* _Work order_:
Go through the entries below. Copy each line in which "space" appears.

* _Data section_:
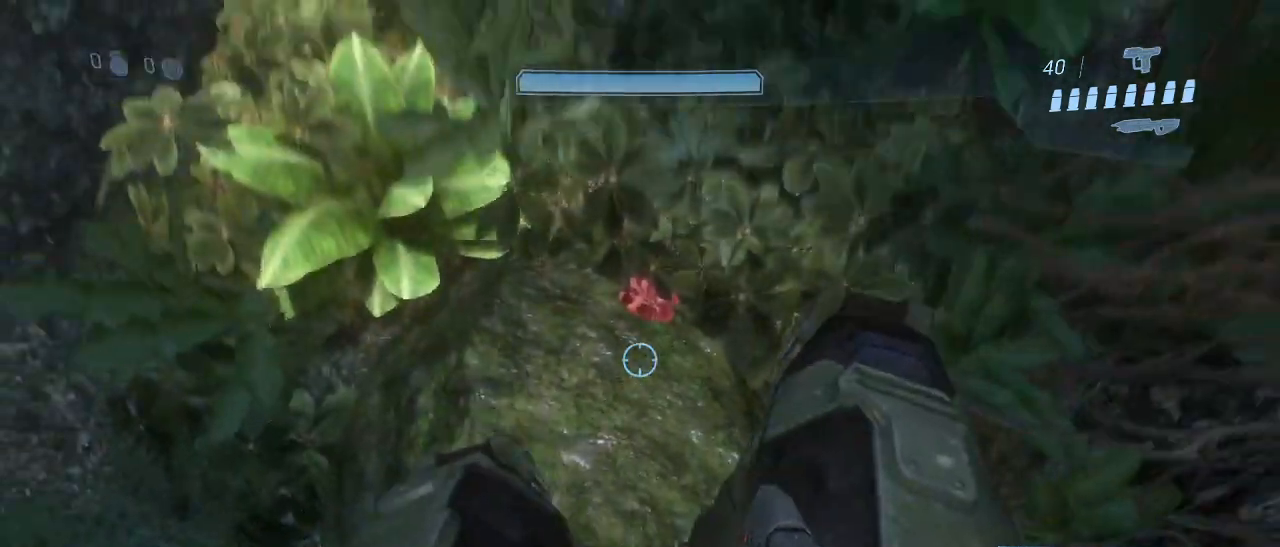
{"keys": [], "mouse": [], "events": []}
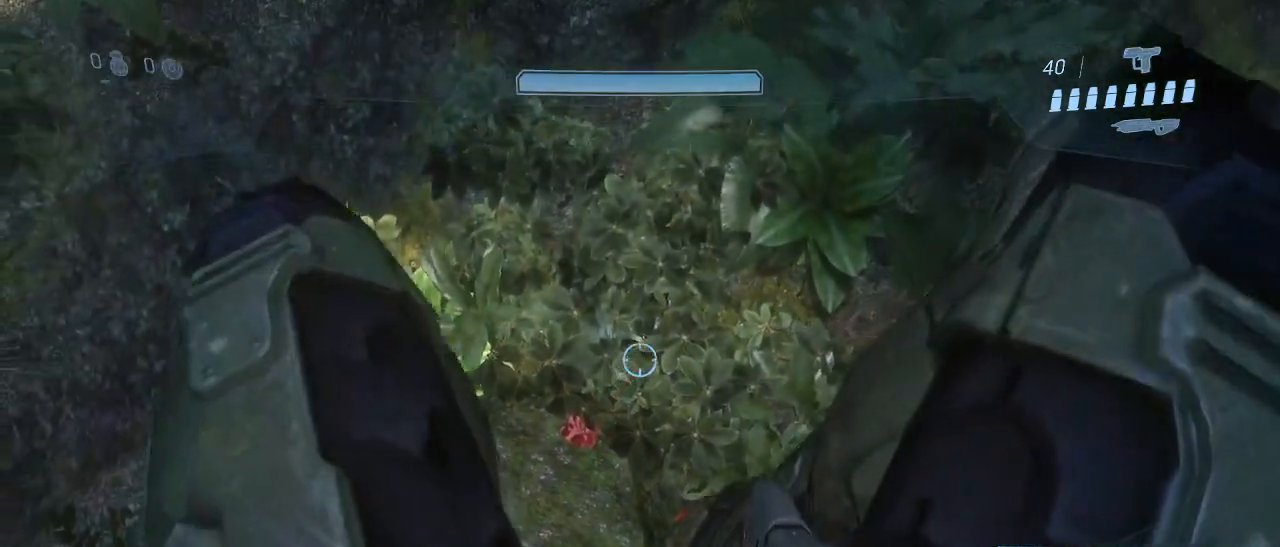
{"keys": [], "mouse": [], "events": []}
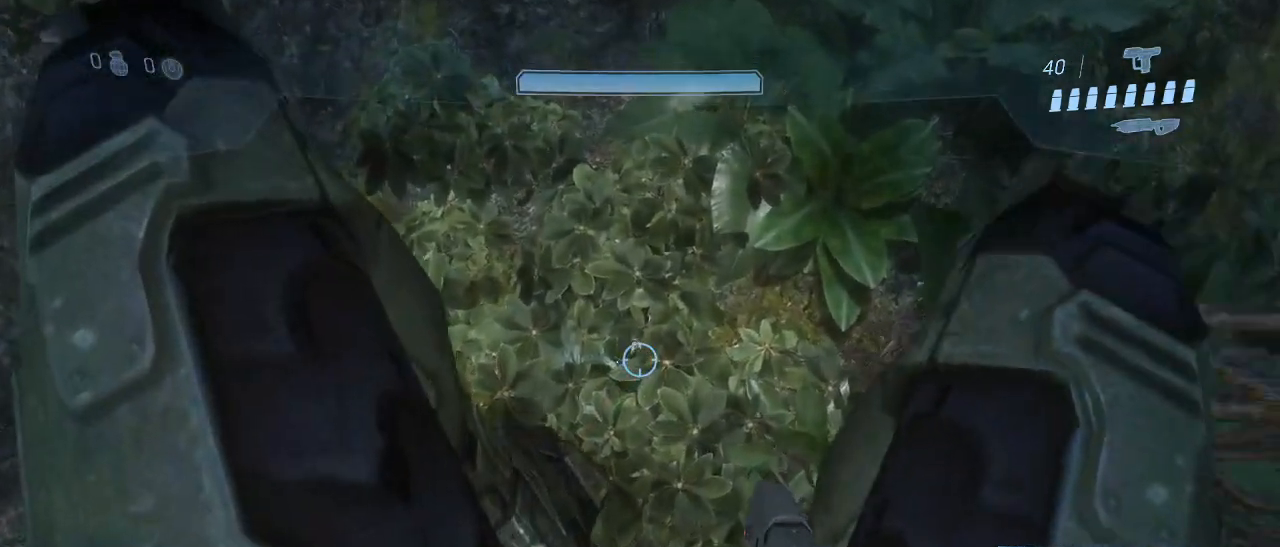
{"keys": [], "mouse": [], "events": [[267, "space", "down"], [400, "space", "up"]]}
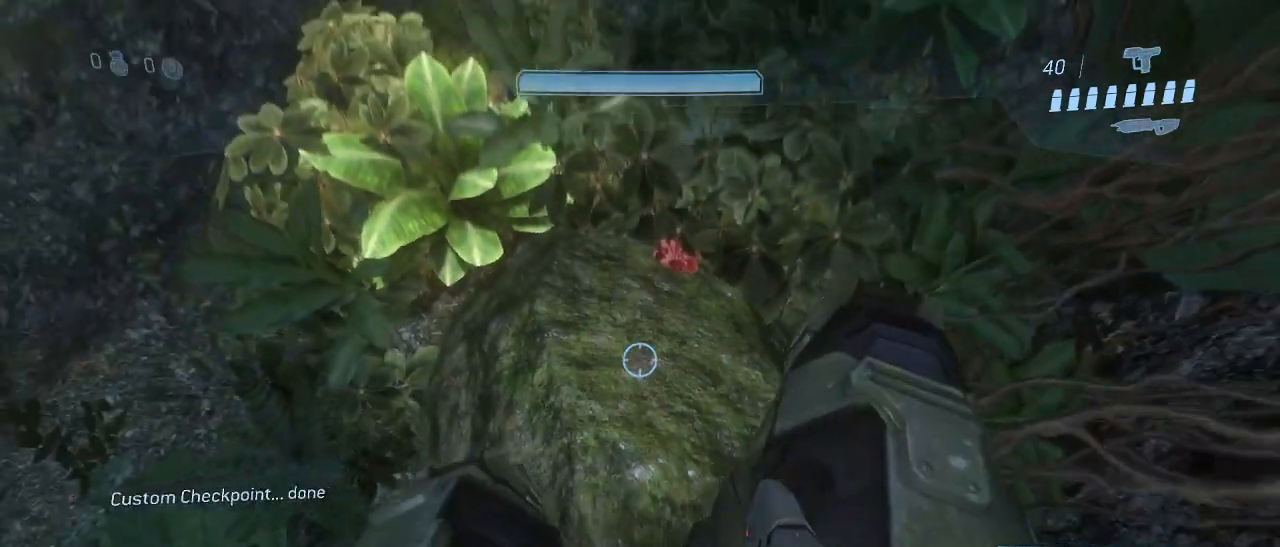
{"keys": ["shift"], "mouse": [], "events": [[50, "shift", "down"]]}
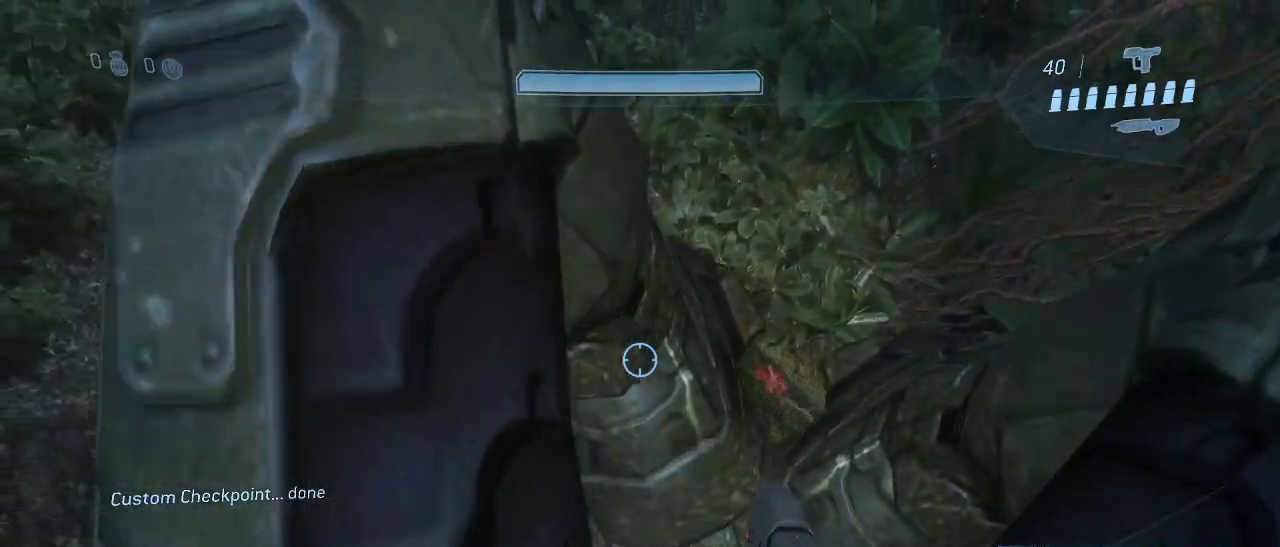
{"keys": ["shift"], "mouse": [], "events": []}
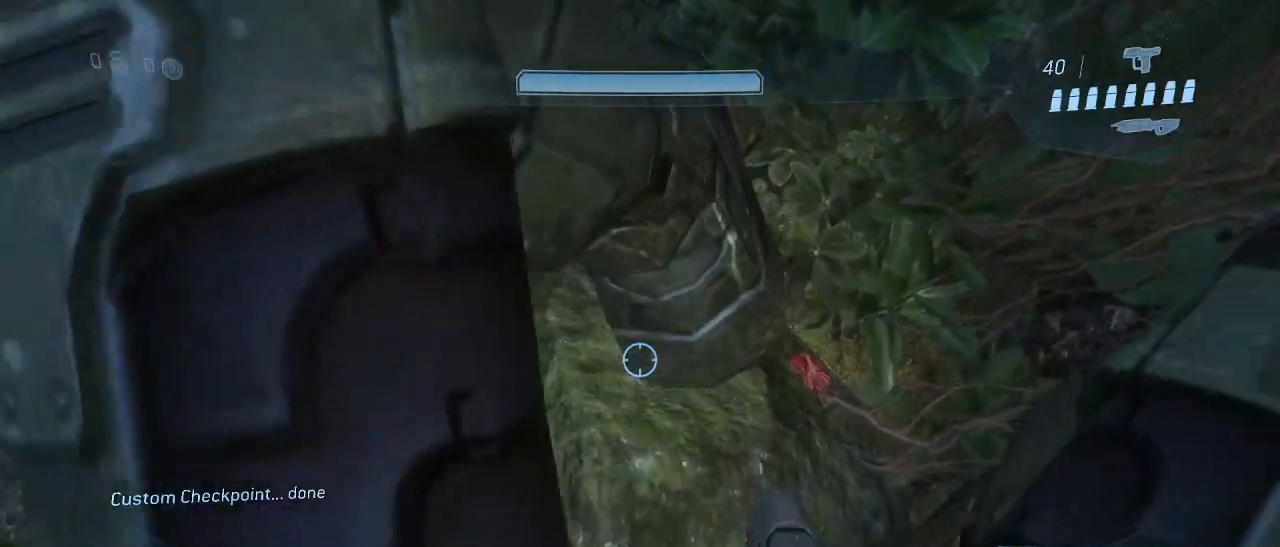
{"keys": [], "mouse": [], "events": [[267, "shift", "up"], [267, "space", "down"], [450, "space", "up"]]}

* _Answer to this task_:
{"keys": [], "mouse": [], "events": [[267, "space", "down"], [400, "space", "up"]]}
{"keys": [], "mouse": [], "events": [[267, "shift", "up"], [267, "space", "down"], [450, "space", "up"]]}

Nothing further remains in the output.